### EXERCISE REQUIREMENTS
Across the entries below, tally every line that holds the word "PointingToDeclaration". Give only the tally.

### DATA SUPPLIED
------------------------------
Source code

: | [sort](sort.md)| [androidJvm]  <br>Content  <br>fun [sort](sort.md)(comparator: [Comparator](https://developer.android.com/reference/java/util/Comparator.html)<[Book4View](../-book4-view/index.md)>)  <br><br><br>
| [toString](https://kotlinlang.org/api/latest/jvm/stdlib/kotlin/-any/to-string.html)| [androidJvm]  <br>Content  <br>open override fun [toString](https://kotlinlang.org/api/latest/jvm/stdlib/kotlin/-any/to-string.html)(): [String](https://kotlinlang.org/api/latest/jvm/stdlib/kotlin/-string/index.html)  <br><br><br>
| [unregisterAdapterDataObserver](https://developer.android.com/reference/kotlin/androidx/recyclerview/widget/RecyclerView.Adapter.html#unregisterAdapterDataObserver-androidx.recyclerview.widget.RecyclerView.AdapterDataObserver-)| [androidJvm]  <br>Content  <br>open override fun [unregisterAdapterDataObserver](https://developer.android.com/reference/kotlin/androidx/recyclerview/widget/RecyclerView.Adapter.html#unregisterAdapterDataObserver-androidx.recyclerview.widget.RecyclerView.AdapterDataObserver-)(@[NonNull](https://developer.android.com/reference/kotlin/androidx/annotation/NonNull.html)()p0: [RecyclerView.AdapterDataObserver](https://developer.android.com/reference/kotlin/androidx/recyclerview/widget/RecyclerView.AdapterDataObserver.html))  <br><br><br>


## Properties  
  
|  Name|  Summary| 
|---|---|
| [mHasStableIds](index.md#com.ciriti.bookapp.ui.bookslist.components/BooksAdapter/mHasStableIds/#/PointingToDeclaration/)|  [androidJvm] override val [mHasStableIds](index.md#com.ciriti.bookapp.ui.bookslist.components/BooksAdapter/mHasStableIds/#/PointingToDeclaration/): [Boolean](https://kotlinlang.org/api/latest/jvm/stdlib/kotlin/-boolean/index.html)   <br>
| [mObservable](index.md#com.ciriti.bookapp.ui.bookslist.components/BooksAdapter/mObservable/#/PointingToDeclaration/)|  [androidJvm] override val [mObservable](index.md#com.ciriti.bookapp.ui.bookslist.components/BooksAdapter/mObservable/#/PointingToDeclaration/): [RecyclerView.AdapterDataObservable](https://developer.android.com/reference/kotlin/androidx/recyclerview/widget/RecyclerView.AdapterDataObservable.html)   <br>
------------------------------
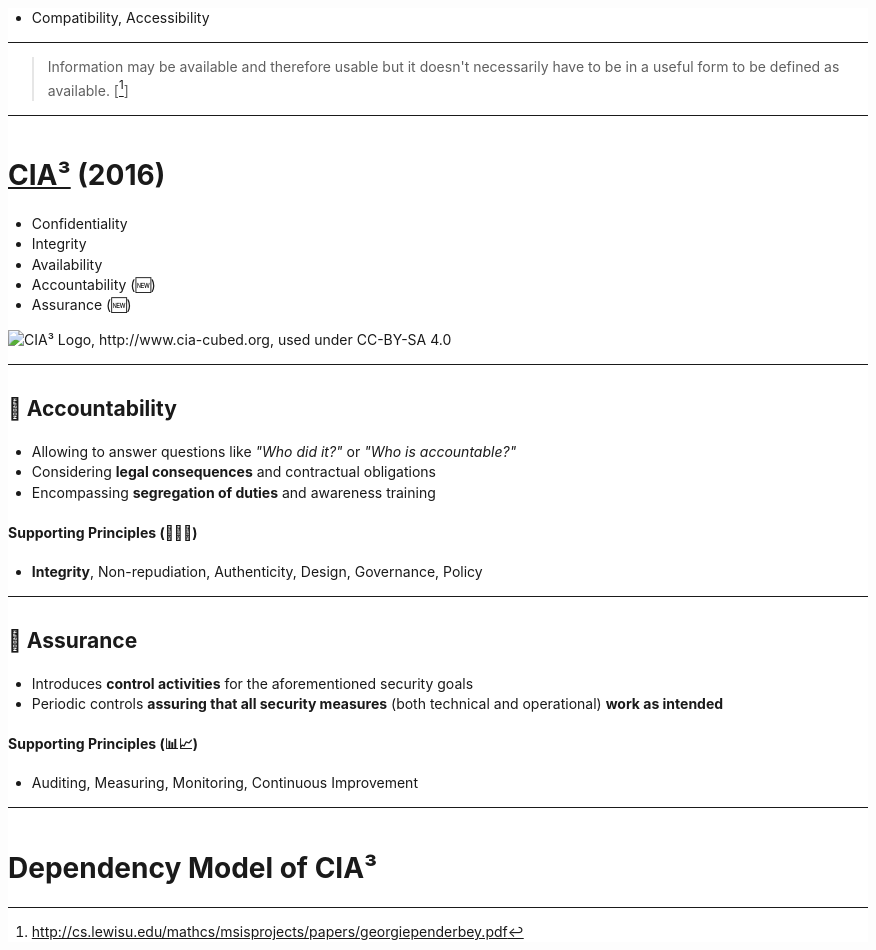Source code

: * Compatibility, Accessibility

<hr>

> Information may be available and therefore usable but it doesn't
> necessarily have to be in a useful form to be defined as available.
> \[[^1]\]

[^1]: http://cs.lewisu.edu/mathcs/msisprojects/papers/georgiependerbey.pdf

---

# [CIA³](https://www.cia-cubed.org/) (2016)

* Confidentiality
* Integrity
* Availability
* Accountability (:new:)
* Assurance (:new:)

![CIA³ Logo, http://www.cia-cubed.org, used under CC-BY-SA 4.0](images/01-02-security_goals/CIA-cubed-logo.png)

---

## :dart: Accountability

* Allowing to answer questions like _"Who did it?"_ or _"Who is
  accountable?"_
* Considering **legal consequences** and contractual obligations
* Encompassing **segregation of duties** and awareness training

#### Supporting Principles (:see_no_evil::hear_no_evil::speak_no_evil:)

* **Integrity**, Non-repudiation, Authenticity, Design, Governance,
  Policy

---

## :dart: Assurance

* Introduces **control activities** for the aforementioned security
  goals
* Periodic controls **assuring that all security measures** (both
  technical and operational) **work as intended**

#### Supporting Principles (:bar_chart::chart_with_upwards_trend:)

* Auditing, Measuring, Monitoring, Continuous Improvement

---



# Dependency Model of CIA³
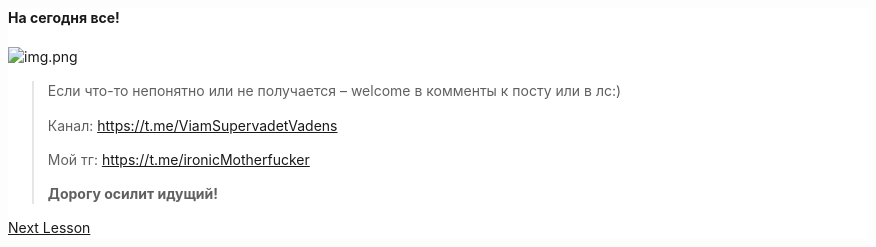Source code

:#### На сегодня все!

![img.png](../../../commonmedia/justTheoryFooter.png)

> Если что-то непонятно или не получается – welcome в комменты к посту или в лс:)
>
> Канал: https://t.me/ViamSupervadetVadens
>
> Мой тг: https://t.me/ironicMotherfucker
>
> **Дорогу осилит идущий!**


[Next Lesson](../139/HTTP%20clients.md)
------------------------------
### OUTPUT FOR THIS TASK
2